Ibiza llegó, como suele ocurrir con las grandes decisiones, casi por casualidad. Unos días de vacaciones, el flechazo instantáneo con la isla y la certeza de que aquí había algo por construir. La conexión con Joan Marí, director de Meneghello Food & Fish, hizo el resto, juntos trazaron los planos de lo que hoy es Meneghello Fish, el servicio de pescadería más exigente y cercano de las Pitiusas.

Una nave diseñada para no dejar nada al azar
Cuando Julián y Joan Marí se sentaron a diseñar las nuevas instalaciones, tenían clara una premisa, sin concesiones. El resultado son 450 metros cuadrados pensados al milímetro para garantizar que el producto llegue al chef en condiciones impecables. Viveros con luz ionizada y temperatura del agua controlada para que los animales no acusen el estrés. Una sala de manipulación que se desinfecta a diario de forma autónoma mediante dispensadores de ozono. Congeladores a -60ºC, abatidores de temperatura de alto rendimiento, máquina de hielo osmotizado propio —para no transferir al pescado ningún sabor ajeno— y control digitalizado de temperaturas mediante app. La tecnología al servicio del producto siempre.
Pero unas instalaciones extraordinarias exigen un equipo extraordinario. Joan y Julián lo saben y han ido incorporando, con calma y criterio, a los mejores especialistas, un nuevo jefe de compras con amplia trayectoria en el sector, refuerzo en la dirección gastronómica, repartidores de zona con conocimiento profundo del tejido hostelero de la isla y, como pieza clave del engranaje, un responsable específico de calidad y control sanitario que realiza comprobaciones y analíticas de forma constante. En Meneghello Fish, la excelencia no es un eslogan, es un protocolo.

El Cap Vermell: kilómetro cero de verdad
Ahí donde otros hablan de proximidad, Meneghello Fish la demuestra. La incorporación del barco pesquero Cap Vermell al proyecto es la prueba más contundente de ese compromiso. Cada día, las capturas frescas de las aguas ibicencas —rotjas, san pedros, calamares, langostas, sirvias, dentols— nutren directamente las neveras de Julián. Algunas langostas llegan al cliente apenas cuatro horas después de haber sido pescadas.
Algunas langostas llegan al cliente cuatro horas después de su pesca
Y cuando el mar local no puede cubrirlo todo, entra en juego el nuevo departamento de compras con su apuesta por los proveedores directos de origen, sin intermediarios. Pescado capturado en alta mar en Noruega, Francia o Canarias que llega a Ibiza con tan solo tres días de diferencia. Julián presume, con razón, de tener el salmón más fresco que se sirve en la isla.
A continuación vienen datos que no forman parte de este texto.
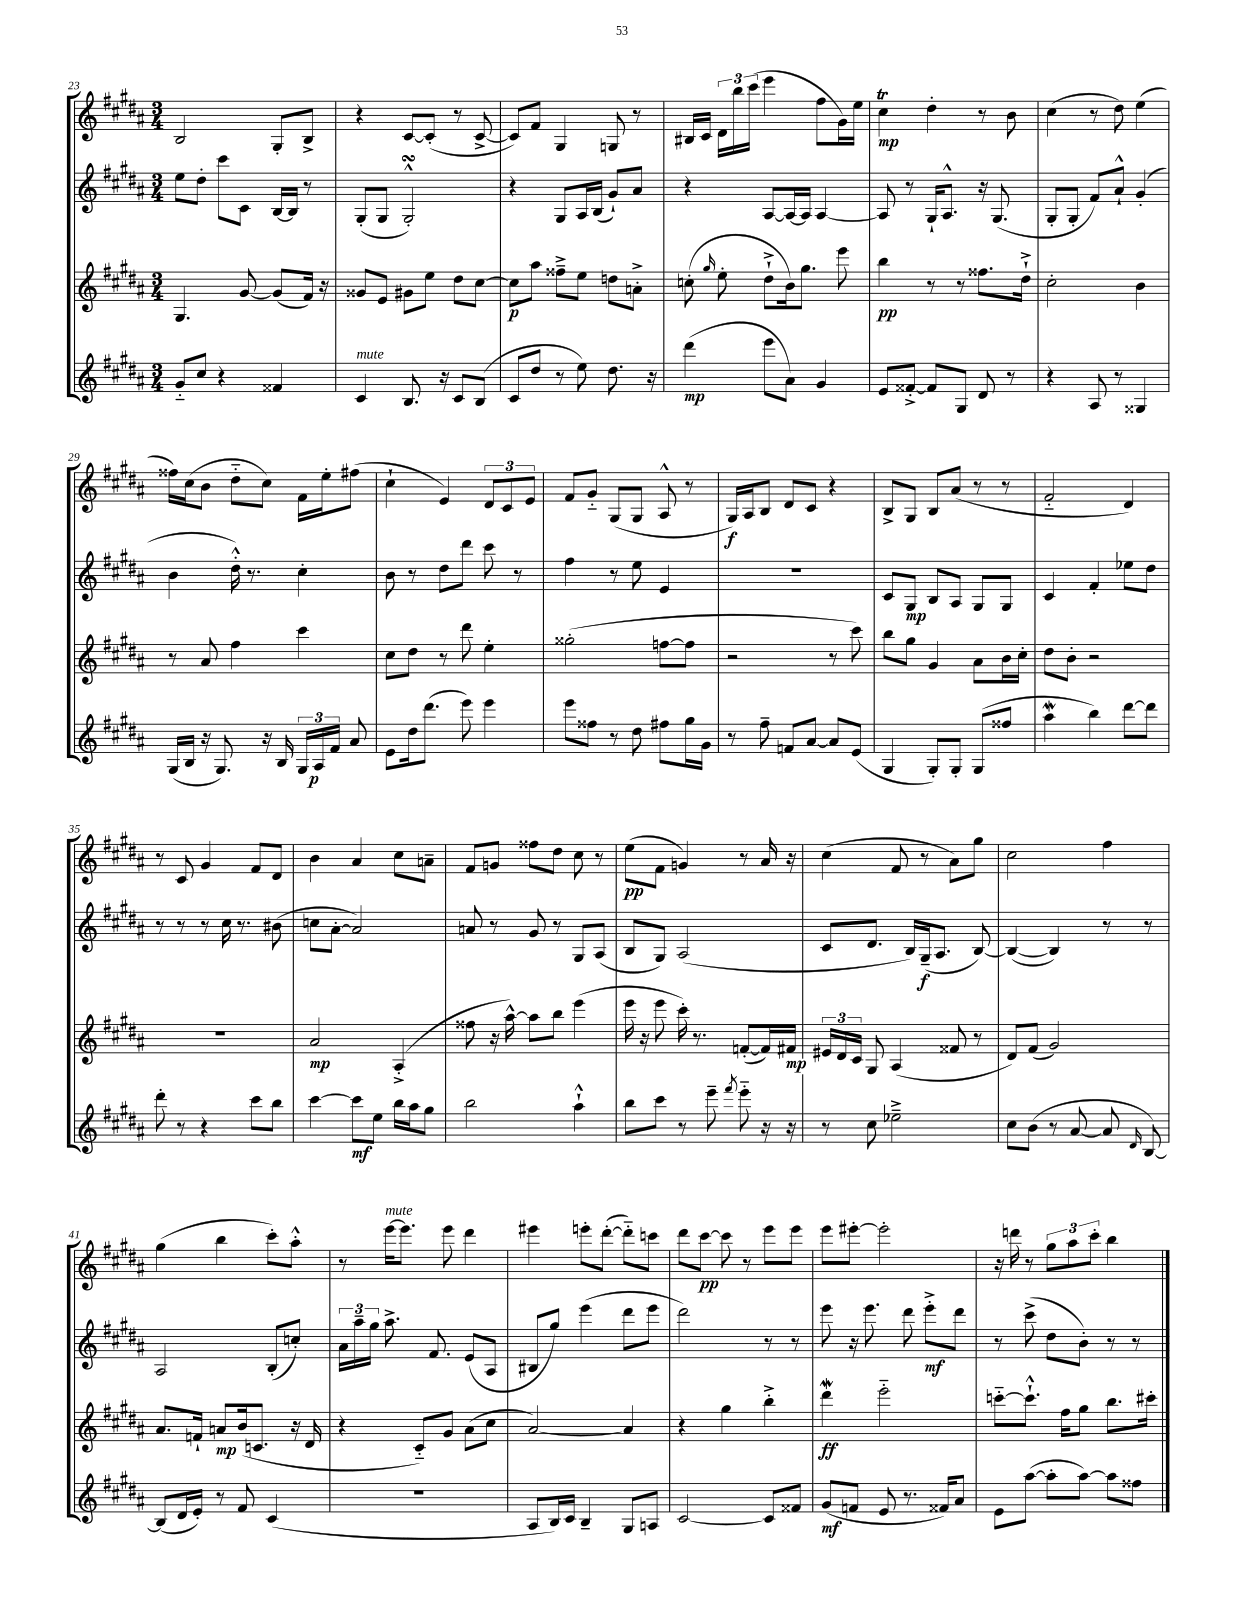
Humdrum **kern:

**kern	**kern	**kern	**kern
*staff4	*staff3	*staff2	*staff1
*clefG2	*clefG2	*clefG2	*clefG2
*k[f#c#g#d#a#]	*k[f#c#g#d#a#]	*k[f#c#g#d#a#]	*k[f#c#g#d#a#]
*M3/4	*M3/4	*M3/4	*M3/4
8g#'~/L	4.G#/	8ee\L	2B/
8cc#/J	.	8dd#'\J	.
4r	.	8ccc#\L	.
.	[8g#/	8c#\J	.
4f##/	(8g#/]L	[16B/LL	8G#'/L
.	.	16B/]JJ	.
.	16f#/Jk)	8r	8B^/J
.	16r	.	.
=	=	=	=
4c#/	8g##/L	(8G#'/L	4r
.	8e/J	8G#/J	.
8.B/	8g#\L	2G#'^^/)	[8c#/L
.	8ee\J	.	(8c#'/]J
16r	.	.	.
8c#/L	8dd#\L	.	8r
(8B/J	[8cc#\J	.	[8c#^/
=	=	=	=
8c#/L	8cc#\]L	4r	8c#/]L)
8dd#/J	8aa#\J	.	8f#/J
8r	8ff##~^\L	8G#/L	4G#/
8ee\)	8ee\J	16A#/L	.
.	.	(16B/JJ	.
8.dd#\	8dd\L	8g#`/L)	8G/
.	8a'^\J	8a#/J	8r
16r	.	.	.
=	=	=	=
(4ddd#\	(8cc'\	4r	16B#/LL
.	.	.	16c#/JJ
.	16qqgg#/	.	.
.	8ee'\	.	24d#\LL
.	.	.	24bb\
.	.	.	(24ccc#\JJ
8eee\L	8dd#`^\L	[8A#/L	4eee\
8a#\J)	16b\k)	16A#/_L	.
.	8.gg#\J	16A#/]JJ	.
4g#/	.	[4A#/	8ff#\L
.	8eee\	.	16g#\L)
.	.	.	16ee\JJ
=	=	=	=
8e/L	4bb\	8A#/]	4cc#\
[8f##'^/J	.	8r	.
8f##/]L	8r	16G#`/LK	4dd#'\
.	.	8.A#^^/J	.
8G#/J	8r	.	.
8d#/	8.ff##\L	16r	8r
.	.	(8.G#/	.
8r	.	.	8b\
.	16dd#`^\Jk	.	.
=	=	=	=
4r	2cc#'\	8G#'/L	(4cc#\
.	.	8G#'/J	.
8A#/	.	8f#/L)	8r
8r	.	8a#`^^/J	8dd#\)
4G##/	4b\	(4g#'/	(4ee\
=	=	=	=
(16G#/LL	8r	4b\	16ff##\LL)
16B/JJ	.	.	(16cc#\J
16r	8a#/	.	8b\J
8.G#/)	.	.	.
.	4ff#\	16dd#'^^\)	8dd#'~\L
.	.	8.r	.
16r	.	.	8cc#\J)
16B/	.	.	.
24G#/LL	4ccc#\	4cc#'\	16f#\LL
24A#/	.	.	.
.	.	.	16ee'\J
24f#/JJ	.	.	.
8a#/	.	.	(8ff#\J
=	=	=	=
8e\L	8cc#\L	8b\	4cc#`\
16dd#\k	8dd#\J	8r	.
(8.ddd#\J	.	.	.
.	8r	8dd#\L	4e/)
8eee\)	8ddd#\	8ddd#\J	.
4eee\	4ee'\	8ccc#\	12d#/L
.	.	.	12c#/
.	.	8r	.
.	.	.	12e/J
=	=	=	=
8eee\L	(2gg##'\	4ff#\	8f#/L
8ff##\J	.	.	8g#'~/J
8r	.	8r	(8G#/L
8dd#\	.	8ee\	8G#/J
8ff#\L	[8ff\L	4e/	8A#^^/
16gg#\L	8ff\]J	.	8r
16g#\JJ	.	.	.
=	=	=	=
8r	2r	2.r	16G#/LL)
.	.	.	16A#/J
8ff#~\	.	.	8B/J
8f/L	.	.	8d#/L
[8a#/J	.	.	8c#/J
8a#/]L	8r	.	4r
(8e/J	8ccc#\)	.	.
=	=	=	=
4G#/	8bb\L	8c#/L	8B^/L
.	8gg#\J	8G#/J	8G#/J
8G#'/L)	4g#/	8B/L	8B/L
8G#'/J	.	8A#/J	(8a#/J
(8G#/L	8a#\L	8G#/L	8r
8ff##/J	16b\L	8G#/J	8r
.	16cc#'\JJ	.	.
=	=	=	=
4aa#\	8dd#\L	4c#/	2f#'~/
.	8b'\J	.	.
4bb\)	2r	4f#'/	.
[8ddd#\L	.	8ee-\L	4d#/)
8ddd#\]J	.	8dd#\J	.
=	=	=	=
8ddd#'\	2.r	8r	8r
8r	.	8r	8c#/
4r	.	8r	4g#/
.	.	16cc#\	.
.	.	8.r	.
8ccc#\L	.	.	8f#/L
8bb\J	.	(8b#\	8d#/J
=	=	=	=
[4ccc#\	2a#/	8cc\L	4b\
.	.	[8a#'\J	.
8ccc#\]L	.	2a#/])	4a#/
8ee\J	.	.	.
16bb\LL	(4A#'^/	.	8cc#\L
16aa#\J	.	.	.
8gg#\J	.	.	8a~\J
=	=	=	=
2bb\	8ff##\	8a/	8f#/L
.	16r	8r	8g/J
.	[16aa#^^\)	.	.
.	8aa#\]L	8g#/	8ff##\L
.	8bb\J	8r	8dd#\J
4aa#`^^\	(4eee\	8G#/L	8cc#\
.	.	(8A#/J	8r
=	=	=	=
8bb\L	16eee\	8B/L	(8ee\L
.	16r	.	.
8ccc#\J	8eee\	8G#/J)	8f#\J
8r	16ccc#'\)	(2A#/	4g/)
.	8.r	.	.
8eee~\	.	.	.
8qfff#/	.	.	.
8eee'~\	([8f'/L	.	8r
16r	16f/]L)	.	16a#/
16r	16f#/JJ	.	16r
=	=	=	=
8r	24e#/LL	8c#/L	(4cc#\
.	24d#/	.	.
.	24c#/JJ	.	.
8cc#\	8G#/	8.d#/J	.
2ee-~^\	(4A#/	.	8f#/
.	.	16B/LL)	.
.	.	(16G#~/J	8r
.	.	8.A#/J	.
.	8f##/	.	8a#\L)
.	8r	[8B/)	8gg#\J
=	=	=	=
8cc#\L	8d#/L)	(4B/_	2cc#\
(8b\J	(8f#/J	.	.
8r	2g#/)	4B/])	.
[8a#/	.	.	.
8a#/]	.	8r	4ff#\
16qqd#/	.	.	.
[8B/)	.	8r	.
=	=	=	=
(8B/]L	8.a#/L	2A#/	(4gg#\
16d#/L	.	.	.
16e'/JJ)	16f`/Jk	.	.
8r	8a/L	.	4bb\
8f#/	(16b/k	.	.
.	8.c/J	.	.
(4c#/	.	(8B'/L	8ccc#'\L)
.	16r	8cc'/J)	8aa#'^^\J
.	16d#/	.	.
=	=	=	=
2.r	4r	24a#\LL	8r
.	.	24aa#~\	.
.	.	24gg#\JJ	.
.	.	8.aa#^\	[16eee\LK
.	.	.	8.eee\]J
.	8c#'~/L)	.	.
.	.	8.f#/	.
.	8g#/J	.	8eee\
.	(8a#\L	(8e/L	4ddd#\
.	8cc#\J	8A#/J	.
=	=	=	=
8A#/L	[2a#/)	8B#/L	4eee#\
16B/L)	.	8gg#/J)	.
16c#/JJ	.	.	.
4B~/	.	(4eee\	8eee'\L
.	.	.	([8ddd#'\J
8G#/L	4a#/]	8ddd#\L	8ddd#'~\]L)
8A/J	.	8eee\J	8ccc\J
=	=	=	=
[2c#/	4r	2ddd#\)	8ddd#\L
.	.	.	[8ccc#\J
.	4gg#\	.	8ccc#\]
.	.	.	8r
8c#/]L	4bb'^\	8r	8eee\L
8f##/J	.	8r	8eee\J
=	=	=	=
(8g#/L	4ddd#\	8eee\	8eee\L
8f/J	.	16r	[8eee#'\J
.	.	8.eee\	.
8e/	2eee'~\	.	2eee#'\]
8.r	.	8ddd#\	.
.	.	8eee'^\L	.
16f##/LK)	.	.	.
8a#/J	.	8ddd#\J	.
=	=	=	=
8e\L	[8ccc'~\L	8r	16r
.	.	.	16ddd\
([8aa#\J	8.ccc`^^\]J	(8ccc#^\	8r
8aa#'\]L	.	8dd#\L	12gg#\L
.	16ff#\LK	.	.
.	.	.	12aa#\
[8aa#\J)	8gg#\J	8b'\J)	.
.	.	.	12ccc#'\J
8aa#\]L	8.bb\L	8r	4bb\
8ff##\J	.	8r	.
.	16ccc#'\Jk	.	.
==	==	==	==
*-	*-	*-	*-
El pescatero de los mejores chefs
La fama se construye despacio pero se consolida rápido cuando el producto es honesto. Hoy los mejores chefs de la isla no solo confían en Meneghello Fish para sus pedidos muchos se acercan a la pescadería en persona para elegir ellos mismos las piezas y cuando llegan, Julián está ahí. Les muestra los mejores ejemplares, les propone cortes, les habla del origen, filetes perfectos, pescados listos para la sal, tiraditos, tartares... el equipo ejecuta con la precisión de un sushiman cualquier preparación que el chef necesite.
En Meneghello Fish, el producto no se vende, se defiende con el mismo amor al oficio que Julián absorbió en los puertos de Cudillero, con la misma exigencia que le inculcó su maestro asturiano y con la convicción de que, cuando el origen importa, todo lo demás cae en su lugar.